FMI: la Tunisie progresse, mais peut mieux faire

L'institution de Bretton Woods recommande de s'attaquer aux déséquilibres économiques pour pérenniser la reprise

AA/Tunis/Bouazza Ben Bouazza

Au terme d'un séjour d'une semaine qu'elle vient d'effectuer en Tunisie, une équipe du Fonds monétaire international (FMI) a fait un diagnostic à deux visages sur l'évolution de l'économie tunisienne, soulignant que celle-cie est sur le bon chemin, mais qu'elle peut mieux faire.

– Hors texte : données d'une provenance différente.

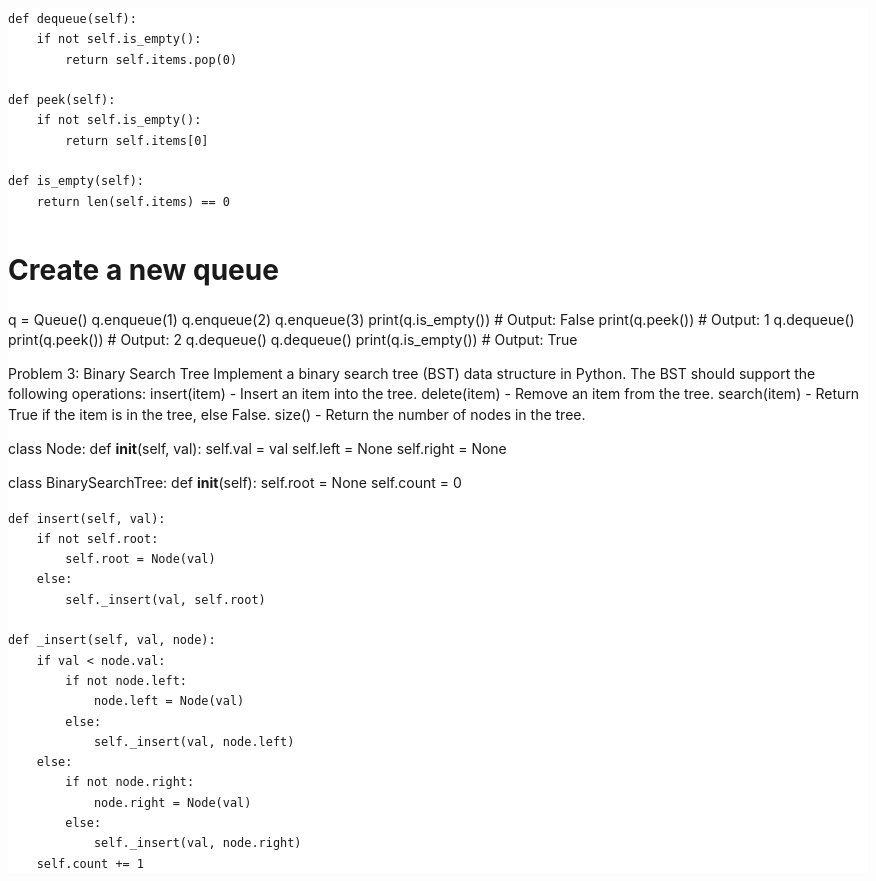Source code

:     def dequeue(self):
        if not self.is_empty():
            return self.items.pop(0)

    def peek(self):
        if not self.is_empty():
            return self.items[0]

    def is_empty(self):
        return len(self.items) == 0


# Create a new queue
q = Queue()
q.enqueue(1)
q.enqueue(2)
q.enqueue(3)
print(q.is_empty()) # Output: False
print(q.peek()) # Output: 1
q.dequeue()
print(q.peek()) # Output: 2
q.dequeue()
q.dequeue()
print(q.is_empty()) # Output: True


Problem 3: Binary Search Tree
Implement a binary search tree (BST) data structure in Python. The BST should support the following operations:
insert(item) - Insert an item into the tree.
delete(item) - Remove an item from the tree.
search(item) - Return True if the item is in the tree, else False.
size() - Return the number of nodes in the tree.

class Node:
    def __init__(self, val):
        self.val = val
        self.left = None
        self.right = None

class BinarySearchTree:
    def __init__(self):
        self.root = None
        self.count = 0

    def insert(self, val):
        if not self.root:
            self.root = Node(val)
        else:
            self._insert(val, self.root)

    def _insert(self, val, node):
        if val < node.val:
            if not node.left:
                node.left = Node(val)
            else:
                self._insert(val, node.left)
        else:
            if not node.right:
                node.right = Node(val)
            else:
                self._insert(val, node.right)
        self.count += 1

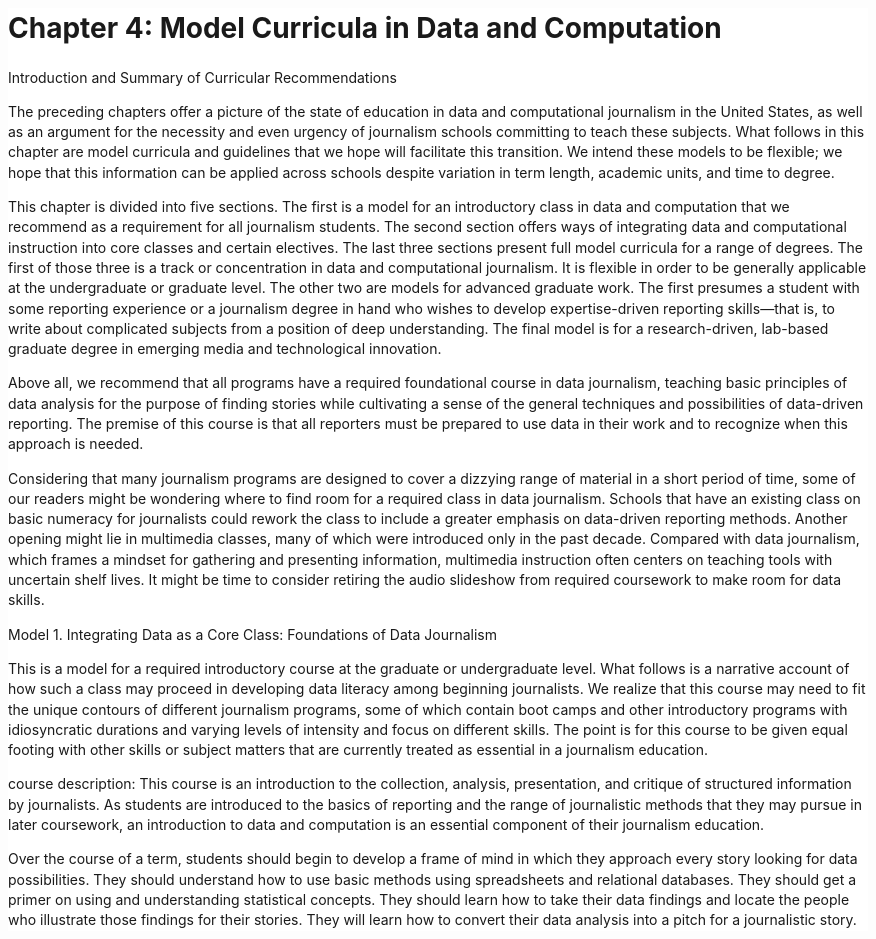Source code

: # Chapter 4: Model Curricula in Data and Computation


Introduction and Summary of Curricular Recommendations

The preceding chapters offer a picture of the state of education in data and computational journalism in the United States, as well as an argument for the necessity and even urgency of journalism schools committing to teach these subjects. What follows in this chapter are model curricula and guidelines that we hope will facilitate this transition. We intend these models to be flexible; we hope that this information can be applied across schools despite variation in term length, academic units, and time to degree.

This chapter is divided into five sections. The first is a model for an introductory class in data and computation that we recommend as a requirement for all journalism students. The second section offers ways of integrating data and computational instruction into core classes and certain electives. The last three sections present full model curricula for a range of degrees. The first of those three is a track or concentration in data and computational journalism. It is flexible in order to be generally applicable at the undergraduate or graduate level. The other two are models for advanced graduate work. The first presumes a student with some reporting experience or a journalism degree in hand who wishes to develop expertise-driven reporting skills—that is, to write about complicated subjects from a position of deep understanding. The final model is for a research-driven, lab-based graduate degree in emerging media and technological innovation.

Above all, we recommend that all programs have a required foundational course in data journalism, teaching basic principles of data analysis for the purpose of finding stories while cultivating a sense of the general techniques and possibilities of data-driven reporting. The premise of this course is that all reporters must be prepared to use data in their work and to recognize when this approach is needed.

Considering that many journalism programs are designed to cover a dizzying range of material in a short period of time, some of our readers might be wondering where to find room for a required class in data journalism. Schools that have an existing class on basic numeracy for journalists could rework the class to include a greater emphasis on data-driven reporting methods. Another opening might lie in multimedia classes, many of which were introduced only in the past decade. Compared with data journalism, which frames a mindset for gathering and presenting information, multimedia instruction often centers on teaching tools with uncertain shelf lives. It might be time to consider retiring the audio slideshow from required coursework to make room for data skills.

Model 1\. Integrating Data as a Core Class: Foundations of Data Journalism

This is a model for a required introductory course at the graduate or undergraduate level. What follows is a narrative account of how such a class may proceed in developing data literacy among beginning journalists. We realize that this course may need to fit the unique contours of different journalism programs, some of which contain boot camps and other introductory programs with idiosyncratic durations and varying levels of intensity and focus on different skills. The point is for this course to be given equal footing with other skills or subject matters that are currently treated as essential in a journalism education.

course description: This course is an introduction to the collection, analysis, presentation, and critique of structured information by journalists. As students are introduced to the basics of reporting and the range of journalistic methods that they may pursue in later coursework, an introduction to data and computation is an essential component of their journalism education.

Over the course of a term, students should begin to develop a frame of mind in which they approach every story looking for data possibilities. They should understand how to use basic methods using spreadsheets and relational databases. They should get a primer on using and understanding statistical concepts. They should learn how to take their data findings and locate the people who illustrate those findings for their stories. They will learn how to convert their data analysis into a pitch for a journalistic story.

Dirigée par Bjoern Rother, la mission du FMI a eu du 4 au 11 avril. Les discussions ont été qualifiées de "fructueuses" avec plusieurs hauts responsables gouvernementaux, d'organisations nationales et de représentants de la société civile qui ont porté sur les récents développements économiques dans le pays et les plans d'action des autorités tunisiennes dans le cadre du programme de réformes économiques soutenu par le Mécanisme élargi de crédit (MEDC) en vertu duquel le Fonds a accordé à la Tunisie un prêt d'un montant global de 2,9 milliards de dollars sur quatre ans.

Ce mécanisme est destiné à soutenir un programme de réformes visant à corriger des déséquilibres structurels.

Dans un communiqué dont l'agence Anadolu a obtenu copie, les experts de l'institution financière internationale relèvent que l'économie tunisienne continue d'être caractérisée au début de l'année 2018 par "des tendances opposées": "la croissance économique s'accélère, portée par une bonne saison agricole, une hausse des investissements et une reprise naissante des exportations".

D’un autre côté, les risques pour la stabilité macroéconomique se sont accrus : l'inflation a rapidement augmenté à 7,6% en mars, les réserves internationales restent inférieures à 90 jours de couverture des importations et la dette publique et extérieure a atteint, respectivement, 71% et 80% du PIB

Aussi, jugent-ils "essentiel" de s'attaquer aux déséquilibres économiques pour pérenniser la reprise et jeter les bases d'une croissance économique juste et équitable à l'avenir.

Pour ce faire, ils estiment que le fait de "contenir la dette aujourd'hui aidera à prévenir l'augmentation des impôts demain".

En vue de faire baisser le déficit budgétaire conformément à l'objectif de la loi de finances 2018, le FMI recommande de réduire les subventions énergétiques jugées "injustes", en augmentant les prix domestiques de l'énergie afin de suivre l’évolution des prix internationaux du pétrole.

En ce qui concerne la masse salariale "très élevée" du secteur public, il considère que "toute augmentation supplémentaire des salaires serait très difficile à maintenir, à moins que la croissance ne surprenne à la hausse". L'institution internationale se déclare par ailleurs, en faveur du relèvement de l'âge de la retraite et des réformes paramétriques supplémentaires pour contenir les déficits du système de sécurité sociale".

L'équipe du FMI est également d'accord avec la banque centrale sur le fait que l'ancrage des anticipations d’inflation par des augmentations supplémentaires du taux directeur sera "crucial, si l'inflation ne baisse pas rapidement". Car, plaide-t-elle, "réduire l'inflation protégera les couche vulnérables, maintiendra le pouvoir d'achat de la population tunisienne et stabilisera les perspectives macroéconomiques".

Concernant la situation extérieure de la Tunisie, l'institution de Bretton Woods soutient qu'un taux de change plus flexible aidera à reconstituer les réserves internationales et de continuer à encourager les exportations, ce qui reste de la surévaluation du dinar pouvant être corrigé sans ajustement abrupt.

Les discussions sur les priorités à court terme de réforme économique dans le cadre du MEDC se poursuivront à Washington au cours des réunions de printemps des 20 et 22 avril.

L'équipe du FMI a rencontré le chef du gouvernement tunisien Youssef Chahed, le ministre des finances Ridha Chalghoum, le ministre de l'investissement Zied Laâdhari, le ministre des réformes majeures Taoufik Rajhi et le gouverneur de la Banque centrale Marouane El Abassi. Elle s'est également entretenue avec des représentants de l'Union générale tunisienne du travail (UGTT), de l'Union tunisienne de l'industrie, du commerce et de l'artisanat (UTICA) et de la société civile.